Multi-label classification (and Multi-target prediction) in Orange

By: BIOLAB, Jan 9, 2012

The last summer, student Wencan Luo participated in Google Summer of Code to implement Multi-label Classification in Orange. He provided a framework, implemented a few algorithms and some prototype widgets.
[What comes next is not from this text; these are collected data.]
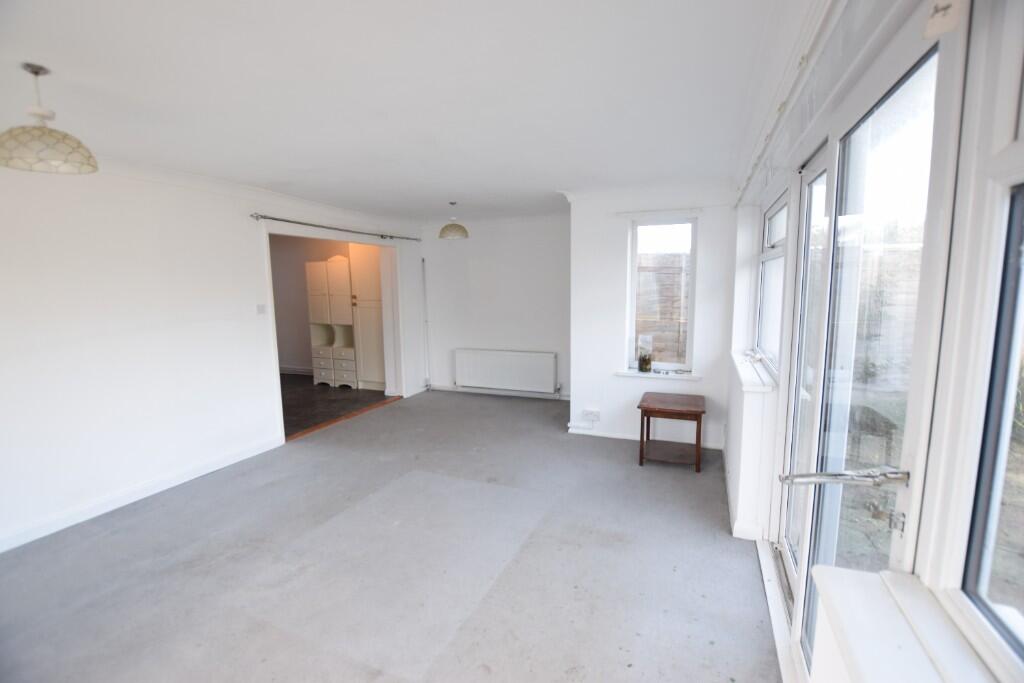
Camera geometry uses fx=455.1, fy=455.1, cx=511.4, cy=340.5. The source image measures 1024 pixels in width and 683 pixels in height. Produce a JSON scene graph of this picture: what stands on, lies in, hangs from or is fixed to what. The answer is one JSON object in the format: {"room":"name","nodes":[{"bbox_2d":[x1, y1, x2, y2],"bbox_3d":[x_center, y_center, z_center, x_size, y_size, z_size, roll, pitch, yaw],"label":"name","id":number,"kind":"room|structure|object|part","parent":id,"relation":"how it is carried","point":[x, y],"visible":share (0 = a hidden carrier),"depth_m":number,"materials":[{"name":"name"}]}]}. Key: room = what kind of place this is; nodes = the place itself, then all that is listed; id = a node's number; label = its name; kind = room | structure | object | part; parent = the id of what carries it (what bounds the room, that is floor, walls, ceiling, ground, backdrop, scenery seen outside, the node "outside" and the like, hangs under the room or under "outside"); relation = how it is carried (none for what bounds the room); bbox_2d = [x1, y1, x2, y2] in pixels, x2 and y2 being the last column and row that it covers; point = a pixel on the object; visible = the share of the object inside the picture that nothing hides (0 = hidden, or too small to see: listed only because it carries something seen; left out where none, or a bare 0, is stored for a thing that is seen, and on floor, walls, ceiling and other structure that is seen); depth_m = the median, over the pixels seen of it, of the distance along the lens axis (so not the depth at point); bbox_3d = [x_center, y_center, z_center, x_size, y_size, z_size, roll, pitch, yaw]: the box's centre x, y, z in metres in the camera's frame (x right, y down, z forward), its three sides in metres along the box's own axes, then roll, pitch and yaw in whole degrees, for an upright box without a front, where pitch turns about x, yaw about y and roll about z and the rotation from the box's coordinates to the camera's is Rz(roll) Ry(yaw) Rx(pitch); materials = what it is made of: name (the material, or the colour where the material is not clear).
{"room":"living room","nodes":[
{"label":"living room","id":0,"kind":"room"},
{"bbox_2d":[0,155,424,554],"bbox_3d":[-2.593,-0.110,3.647,0.172,2.438,6.584,2,8,22],"label":"left wall","id":1,"kind":"structure","parent":0,"point":[1,229],"depth_m":3.24,"materials":[{"name":"white paint"}]},
{"bbox_2d":[0,434,285,552],"bbox_3d":[-2.915,1.168,2.798,0.017,0.096,3.385,2,8,22],"label":"baseboard","id":2,"kind":"structure","parent":1,"relation":"attached to","point":[239,458],"depth_m":3.20,"materials":[{"name":"white paint"}]},
{"bbox_2d":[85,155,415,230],"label":"crown molding","id":3,"kind":"structure","parent":1,"relation":"attached to","point":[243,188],"depth_m":3.92,"materials":[{"name":"white paint"}]},
{"bbox_2d":[256,304,266,314],"bbox_3d":[-2.290,-0.294,4.161,0.018,0.101,0.081,2,8,22],"label":"light switch","id":4,"kind":"object","parent":1,"relation":"attached to","point":[261,309],"visible":0.98,"depth_m":4.16,"materials":[{"name":"white plastic"}]},
{"bbox_2d":[264,224,404,444],"bbox_3d":[-2.012,-0.140,5.215,0.472,2.138,2.031,2,8,22],"label":"doorway frame","id":5,"kind":"object","parent":1,"relation":"in","point":[271,303],"visible":0.62,"depth_m":5.57,"materials":[{"name":"white paint"}]},
{"bbox_2d":[254,213,419,241],"bbox_3d":[-1.861,-1.272,5.239,0.126,0.062,2.512,2,8,22],"label":"curtain rod","id":6,"kind":"object","parent":1,"relation":"attached to","point":[269,218],"visible":0.96,"depth_m":4.85,"materials":[{"name":"metal"}]},
{"bbox_2d":[269,233,355,373],"bbox_3d":[-3.245,-0.596,7.658,3.284,2.415,0.182,2,8,22],"label":"kitchen wall","id":7,"kind":"structure","parent":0,"point":[283,351],"depth_m":7.72,"materials":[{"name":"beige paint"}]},
{"bbox_2d":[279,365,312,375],"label":"baseboard","id":8,"kind":"structure","parent":7,"relation":"attached to","point":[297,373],"depth_m":7.90,"materials":[{"name":"white paint"}]},
{"bbox_2d":[279,373,393,436],"bbox_3d":[-3.263,0.825,6.389,3.245,0.107,3.130,2,8,22],"label":"tiled floor","id":9,"kind":"structure","parent":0,"point":[283,405],"depth_m":6.09,"materials":[{"name":"brown"}]},
{"bbox_2d":[306,255,357,386],"bbox_3d":[-2.665,-0.298,7.029,0.768,1.950,0.480,2,8,22],"label":"cabinet","id":10,"kind":"object","parent":9,"relation":"on","point":[331,263],"visible":0.82,"depth_m":6.85,"materials":[{"name":"white"}]},
{"bbox_2d":[348,240,385,391],"bbox_3d":[-1.904,-0.432,6.752,0.682,2.258,0.519,2,8,22],"label":"tall cabinet","id":11,"kind":"object","parent":9,"relation":"on","point":[361,303],"visible":0.49,"depth_m":6.58,"materials":[{"name":"white"}]},
{"bbox_2d":[0,389,777,682],"bbox_3d":[-0.577,1.219,3.002,4.471,0.111,6.843,2,8,22],"label":"carpet floor","id":12,"kind":"structure","parent":0,"point":[303,451],"depth_m":2.47,"materials":[{"name":"grey carpet"}]},
{"bbox_2d":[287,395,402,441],"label":"threshold strip","id":13,"kind":"object","parent":12,"relation":"on","point":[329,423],"visible":0.85,"depth_m":5.16,"materials":[{"name":"brown wood"}]},
{"bbox_2d":[637,391,705,472],"bbox_3d":[1.372,0.769,3.925,0.518,0.534,0.538,2,8,22],"label":"side table","id":14,"kind":"object","parent":12,"relation":"on","point":[696,411],"visible":1,"depth_m":3.81,"materials":[{"name":"brown wood"}]},
{"bbox_2d":[0,0,806,222],"bbox_3d":[-0.821,-1.305,2.994,4.614,0.123,7.132,2,8,22],"label":"ceiling","id":15,"kind":"structure","parent":0,"point":[63,58],"depth_m":2.06,"materials":[{"name":"white paint"}]},
{"bbox_2d":[0,63,99,175],"bbox_3d":[-1.942,-0.920,1.883,0.322,0.406,0.321,2,8,22],"label":"pendant lamp","id":16,"kind":"object","parent":15,"relation":"hanging from","point":[51,134],"visible":0.99,"depth_m":1.85,"materials":[{"name":"beige"}]},
{"bbox_2d":[437,202,468,239],"bbox_3d":[-0.643,-1.316,4.959,0.324,0.392,0.321,2,8,22],"label":"pendant lamp","id":17,"kind":"object","parent":15,"relation":"hanging from","point":[457,227],"visible":1,"depth_m":4.88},
{"bbox_2d":[420,214,570,401],"bbox_3d":[-0.116,-0.455,6.220,2.679,2.425,0.179,2,8,22],"label":"back wall","id":18,"kind":"structure","parent":0,"point":[544,341],"depth_m":6.10,"materials":[{"name":"white paint"}]},
{"bbox_2d":[421,258,430,390],"bbox_3d":[-1.239,-0.225,6.568,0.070,1.896,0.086,2,8,22],"label":"pipe","id":19,"kind":"object","parent":18,"relation":"attached to","point":[427,375],"visible":0.98,"depth_m":6.55,"materials":[{"name":"white metal"}]},
{"bbox_2d":[429,384,568,399],"bbox_3d":[0.008,0.715,6.188,2.769,0.089,0.022,2,8,22],"label":"baseboard","id":20,"kind":"structure","parent":18,"relation":"attached to","point":[443,389],"depth_m":6.26,"materials":[{"name":"white paint"}]},
{"bbox_2d":[452,348,557,393],"bbox_3d":[-0.121,0.403,6.164,1.479,0.532,0.094,2,8,22],"label":"radiator","id":21,"kind":"object","parent":18,"relation":"attached to","point":[495,353],"visible":0.99,"depth_m":6.09,"materials":[{"name":"white metal"}]},
{"bbox_2d":[566,183,734,454],"bbox_3d":[1.321,-0.236,4.333,1.673,2.433,0.233,2,8,22],"label":"back wall","id":22,"kind":"structure","parent":0,"point":[602,423],"depth_m":4.31,"materials":[{"name":"white paint"}]},
{"bbox_2d":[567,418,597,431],"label":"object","id":23,"kind":"object","parent":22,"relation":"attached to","point":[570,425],"visible":0.97,"depth_m":4.62,"materials":[{"name":"white"}]},
{"bbox_2d":[581,409,599,420],"bbox_3d":[0.790,0.739,4.547,0.158,0.100,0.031,2,8,22],"label":"wall socket","id":24,"kind":"object","parent":22,"relation":"attached to","point":[596,417],"visible":0.99,"depth_m":4.54,"materials":[{"name":"white plastic"}]},
{"bbox_2d":[563,427,728,449],"bbox_3d":[1.301,0.928,4.392,1.449,0.079,0.020,2,8,22],"label":"baseboard","id":25,"kind":"structure","parent":22,"relation":"attached to","point":[620,437],"depth_m":4.46,"materials":[{"name":"white paint"}]},
{"bbox_2d":[615,369,701,380],"bbox_3d":[1.378,0.321,4.311,0.741,0.055,0.114,2,8,22],"label":"window sill","id":26,"kind":"structure","parent":22,"relation":"attached to","point":[638,375],"depth_m":4.28,"materials":[{"name":"white paint"}]},
{"bbox_2d":[637,335,653,372],"bbox_3d":[1.276,0.120,4.359,0.135,0.355,0.129,2,8,22],"label":"glass vase","id":27,"kind":"object","parent":26,"relation":"on","point":[646,365],"visible":1,"depth_m":4.32,"materials":[{"name":"clear glass"}]},
{"bbox_2d":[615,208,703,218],"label":"curtain rail","id":28,"kind":"object","parent":22,"relation":"attached to","point":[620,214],"visible":0.98,"depth_m":4.09,"materials":[{"name":"white"}]},
{"bbox_2d":[626,216,698,373],"bbox_3d":[1.429,-0.424,4.339,0.651,1.477,0.115,2,8,22],"label":"window","id":29,"kind":"structure","parent":22,"relation":"in","point":[634,275],"depth_m":4.33,"materials":[{"name":"white glass"}]},
{"bbox_2d":[729,0,1023,680],"bbox_3d":[1.187,0.131,1.601,0.253,2.512,5.328,2,8,22],"label":"right wall","id":30,"kind":"structure","parent":0,"point":[932,582],"depth_m":1.19,"materials":[{"name":"white paint"}]},
{"bbox_2d":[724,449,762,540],"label":"baseboard","id":31,"kind":"structure","parent":30,"relation":"attached to","point":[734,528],"depth_m":2.95,"materials":[{"name":"white paint"}]},
{"bbox_2d":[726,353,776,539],"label":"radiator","id":32,"kind":"object","parent":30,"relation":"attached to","point":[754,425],"visible":0.92,"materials":[{"name":"white paint"}]},
{"bbox_2d":[730,351,775,391],"bbox_3d":[1.621,0.194,3.102,0.188,0.056,1.204,2,8,22],"label":"window sill","id":33,"kind":"structure","parent":30,"relation":"attached to","point":[742,365],"depth_m":2.83,"materials":[{"name":"white paint"}]},
{"bbox_2d":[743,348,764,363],"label":"small ornament","id":34,"kind":"object","parent":33,"relation":"on","point":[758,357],"visible":0.97,"depth_m":3.15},
{"bbox_2d":[755,188,789,378],"bbox_3d":[1.645,-0.344,2.812,0.108,1.094,1.216,2,8,22],"label":"window","id":35,"kind":"structure","parent":30,"relation":"in","point":[770,216],"depth_m":3.02,"materials":[{"name":"white glass"}]},
{"bbox_2d":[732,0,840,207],"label":"curtain rail","id":36,"kind":"object","parent":30,"relation":"attached to","point":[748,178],"visible":0.98,"depth_m":1.49,"materials":[{"name":"white plastic"}]},
{"bbox_2d":[774,21,964,673],"bbox_3d":[1.143,0.269,1.615,0.158,2.122,1.428,2,8,22],"label":"glass door","id":37,"kind":"structure","parent":30,"relation":"in","point":[934,46],"depth_m":1.39,"materials":[{"name":"glass"}]},
{"bbox_2d":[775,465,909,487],"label":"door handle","id":38,"kind":"object","parent":37,"relation":"attached to","point":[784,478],"visible":0.96,"depth_m":1.16,"materials":[{"name":"silver metal"}]},
{"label":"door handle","id":39,"kind":"part","parent":37,"relation":"part of","materials":[{"name":"silver metal"}]},
{"bbox_2d":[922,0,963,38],"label":"sensor","id":40,"kind":"object","parent":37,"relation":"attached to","point":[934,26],"visible":0.97,"depth_m":0.83,"materials":[{"name":"white"}]},
{"bbox_2d":[810,565,994,682],"bbox_3d":[0.611,0.623,0.522,0.243,0.059,1.137,2,8,22],"label":"window sill","id":41,"kind":"structure","parent":30,"relation":"attached to","point":[866,658],"depth_m":0.86,"materials":[{"name":"white paint"}]},
{"bbox_2d":[949,166,1022,674],"bbox_3d":[0.691,0.001,0.359,0.098,1.216,1.151,2,8,22],"label":"window","id":42,"kind":"structure","parent":30,"relation":"in","point":[970,582],"depth_m":0.82,"materials":[{"name":"glass"}]},
{"label":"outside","id":43,"kind":"structure","parent":0,"visible":0},
{"label":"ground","id":44,"kind":"structure","parent":43,"visible":0},
{"bbox_2d":[636,252,689,363],"bbox_3d":[2.407,-0.261,6.766,3.663,2.062,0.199,2,8,22],"label":"wooden fence","id":45,"kind":"object","parent":44,"relation":"on","point":[670,351],"visible":0.33,"depth_m":6.73,"materials":[{"name":"brown wood"}]},
{"bbox_2d":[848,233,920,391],"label":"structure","id":46,"kind":"structure","parent":44,"relation":"on","point":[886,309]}
]}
His work has been “hidden” in our repositories for too long; finally, we have merged part of his code into Orange (widgets are not there yet …) and added a more general support for multi-target prediction.

You can load multi-label tab-delimited data (e.g. emotions.tab) just like any other tab-delimited data:

>>> zoo = Orange.data.Table('zoo')            # single-target
>>> emotions = Orange.data.Table('emotions')  # multi-label

The difference is that now zoo’s domain has a non-empty class_var field, while a list of emotions’ labels can be obtained through it’s domain’s class_vars:

>>> zoo.domain.class_var
EnumVariable 'type'
>>> emotions.domain.class_vars
<EnumVariable 'amazed-suprised',
 EnumVariable 'happy-pleased',
 EnumVariable 'relaxing-calm',
 EnumVariable 'quiet-still',
 EnumVariable 'sad-lonely',
 EnumVariable 'angry-aggresive'>

A simple example of a multi-label classification learner is a “binary relevance” learner. Let’s try it out.

>>> learner = Orange.multilabel.BinaryRelevanceLearner()
>>> classifier = learner(emotions)
>>> classifier(emotions[0])
[<orange.Value 'amazed-suprised'='0'>,
 <orange.Value 'happy-pleased'='0'>,
 <orange.Value 'relaxing-calm'='1'>,
 <orange.Value 'quiet-still'='1'>,
 <orange.Value 'sad-lonely'='1'>,
 <orange.Value 'angry-aggresive'='0'>]
>>> classifier(emotions[0], Orange.classification.Classifier.GetProbabilities)
[<1.000, 0.000>, <0.881, 0.119>, <0.000, 1.000>,
 <0.046, 0.954>, <0.000, 1.000>, <1.000, 0.000>]

Real values of label variables of emotions[0] instance can be obtained by calling emotions[0].get_classes(), which is analogous to the get_class method in the single-target case.

For multi-label classification, we can also perform testing like usual, however, specialised evaluation measures have to be used:

>>> test = Orange.evaluation.testing.cross_validation([learner], emotions)
>>> Orange.evaluation.scoring.mlc_hamming_loss(test)
[0.2228780213603148]

In one of the following blog posts, a multi-target regression method PLS that is in the process of implementation will be described.